U.S. court term has major gun rights, business cases
U.S. court term has major gun rights, business cases
James Vicini
October 4, 2009
WASHINGTON (Reuters) – The U.S. Supreme Court will again consider gun rights and decide an important case that could loosen restrictions on corporation spending in political campaigns in its new term beginning on Monday.
The nine-member panel now includes Justice Sonia Sotomayor. Appointed by President Barack Obama, she is the first justice named by a Democratic president in 15 years and the first Hispanic on the high court.
Sotomayor succeeded Justice David Souter, who retired in June.

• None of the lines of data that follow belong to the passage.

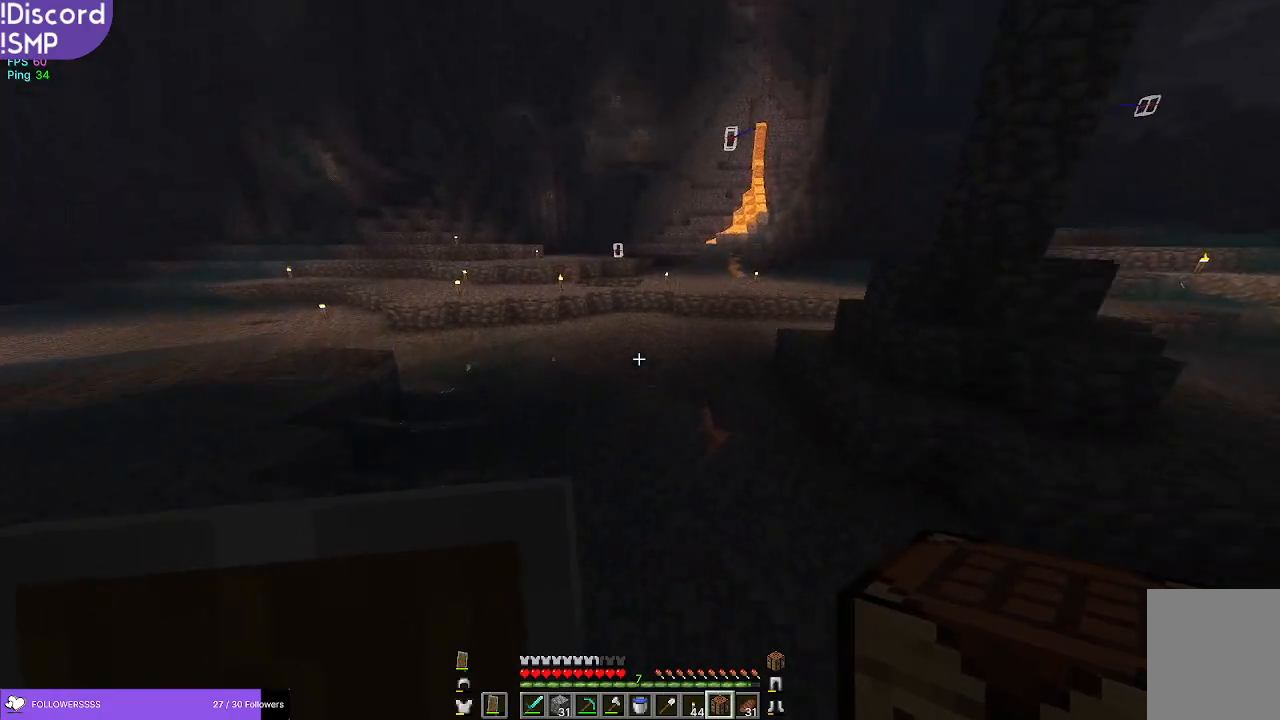
{"keys": ["w"], "mouse": [], "events": []}
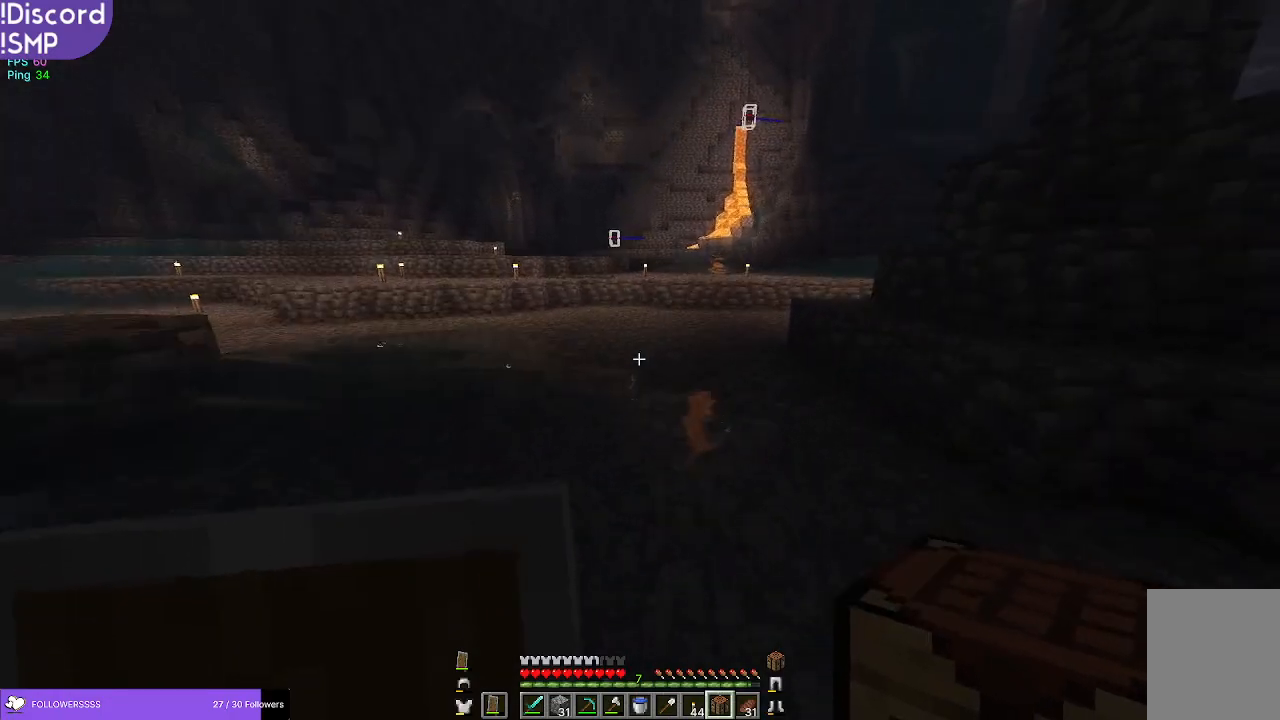
{"keys": ["w"], "mouse": [], "events": []}
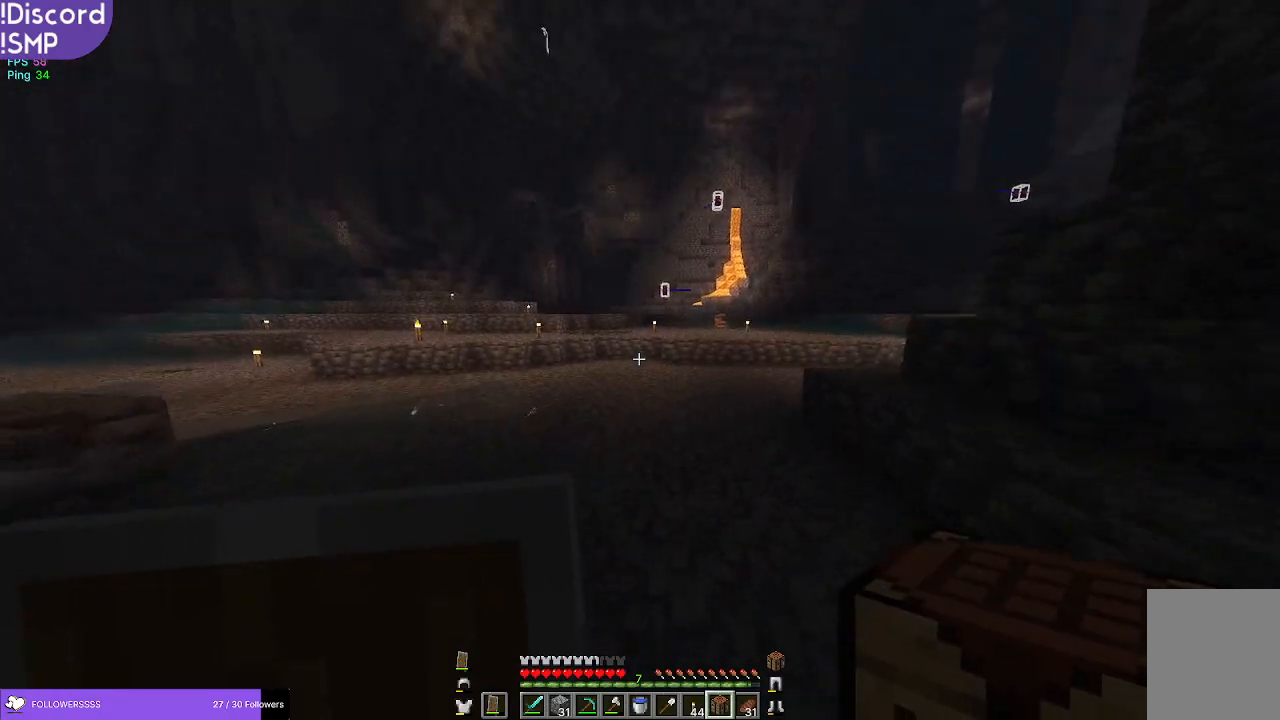
{"keys": ["w"], "mouse": [], "events": []}
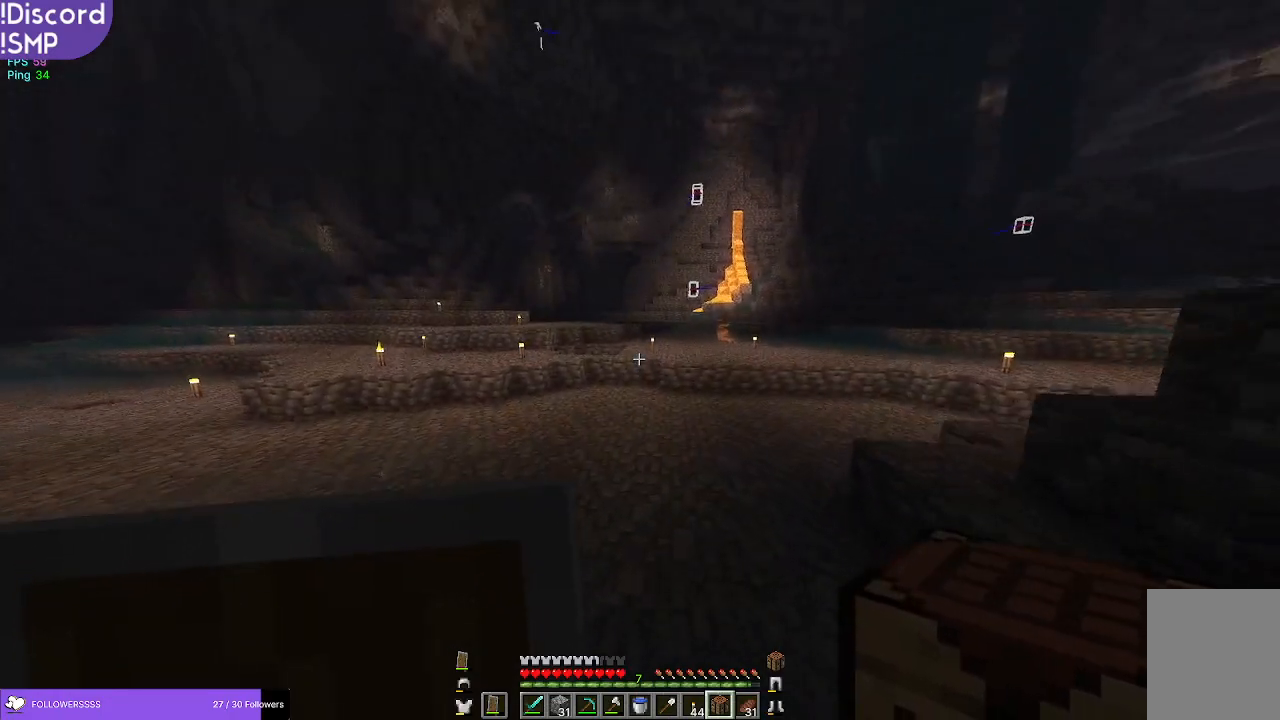
{"keys": ["w"], "mouse": [], "events": []}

She generally is expected to vote with the three other liberals as Souter did.
“The 2009 term seems likely to produce important decisions on free speech, government accountability and criminal justice,” Steven Shapiro of the American Civil Liberties Union said. “And it certainly will tell us more than we now know about the role that Justice Sotomayor will play on a Supreme Court that remains closely divided along ideological lines.”
The term could reveal whether the five-member conservative majority led by Chief Justice John Roberts overturns past precedents on issues like corporate spending limits for congressional and presidential races.

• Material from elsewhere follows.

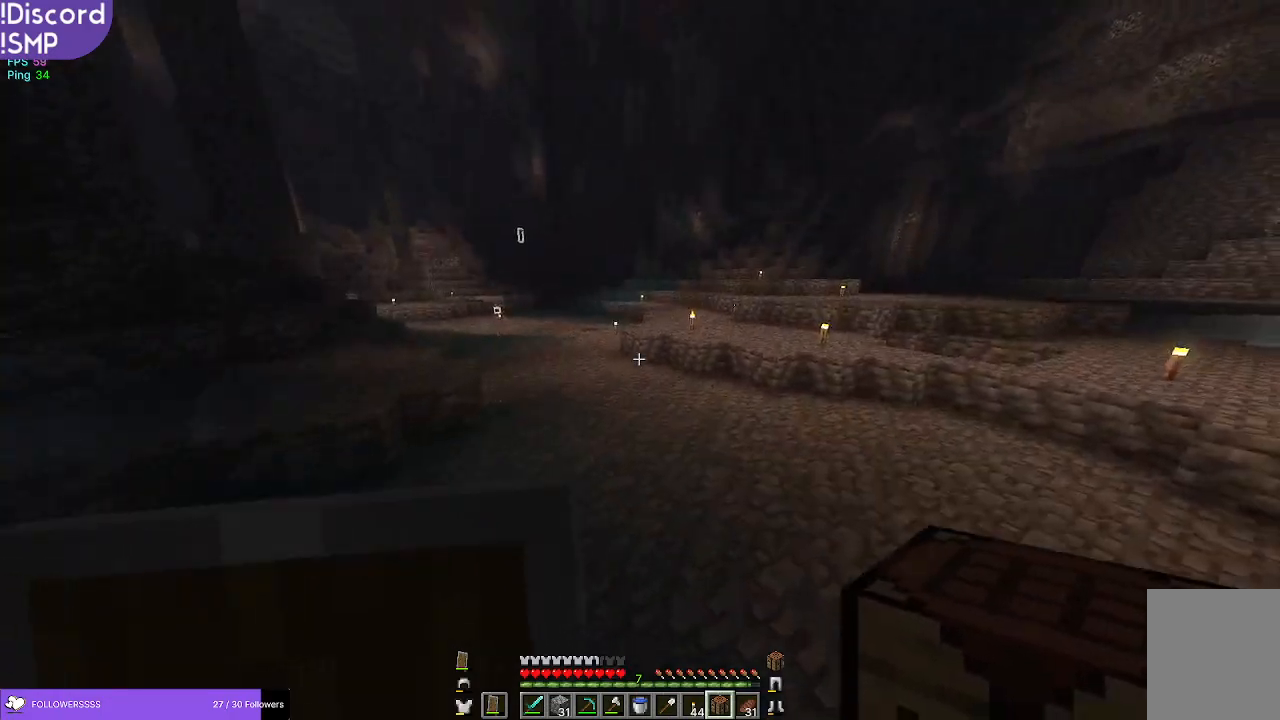
{"keys": ["w"], "mouse": [], "events": []}
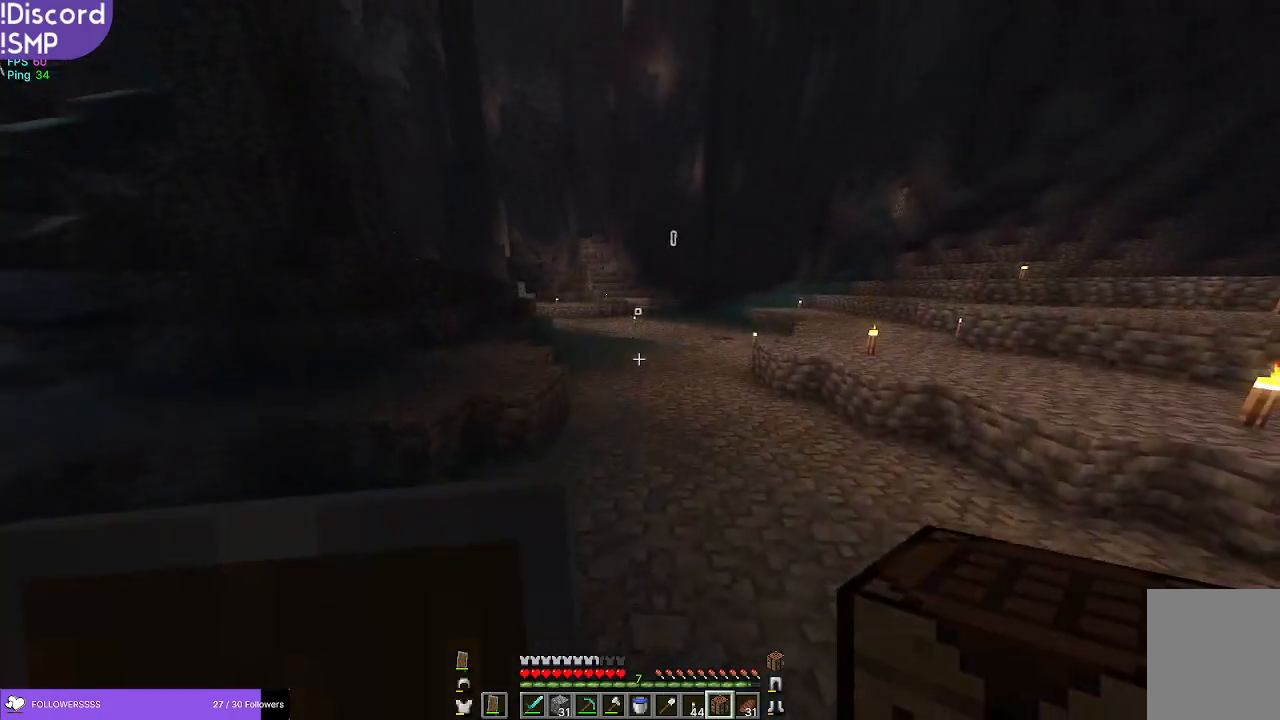
{"keys": ["w"], "mouse": [], "events": []}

“This term is going to be an enormous test for Chief Justice Roberts and the conservatives on the court,” said Doug Kendall, founder and president of the Constitutional Accountability Center, a liberal think tank and law firm.
The court heard arguments in the campaign finance case in a special session last month. The conservatives appeared ready to rule that corporate spending limits for federal campaigns violated the free-speech rights of businesses.
The conservatives include two appointees of Republican President George W. Bush — Roberts and Justice Samuel Alito, who in 2006 replaced the more moderate Justice Sandra Day O’Connor. The others are Justices Antonin Scalia, Clarence Thomas and Anthony Kennedy.
Besides Sotomayor, the liberals are Justices Ruth Bader Ginsburg and Stephen Breyer, both appointees of Democratic President Bill Clinton, and Justice John Paul Stevens, at 89 the court’s oldest and longest-serving member.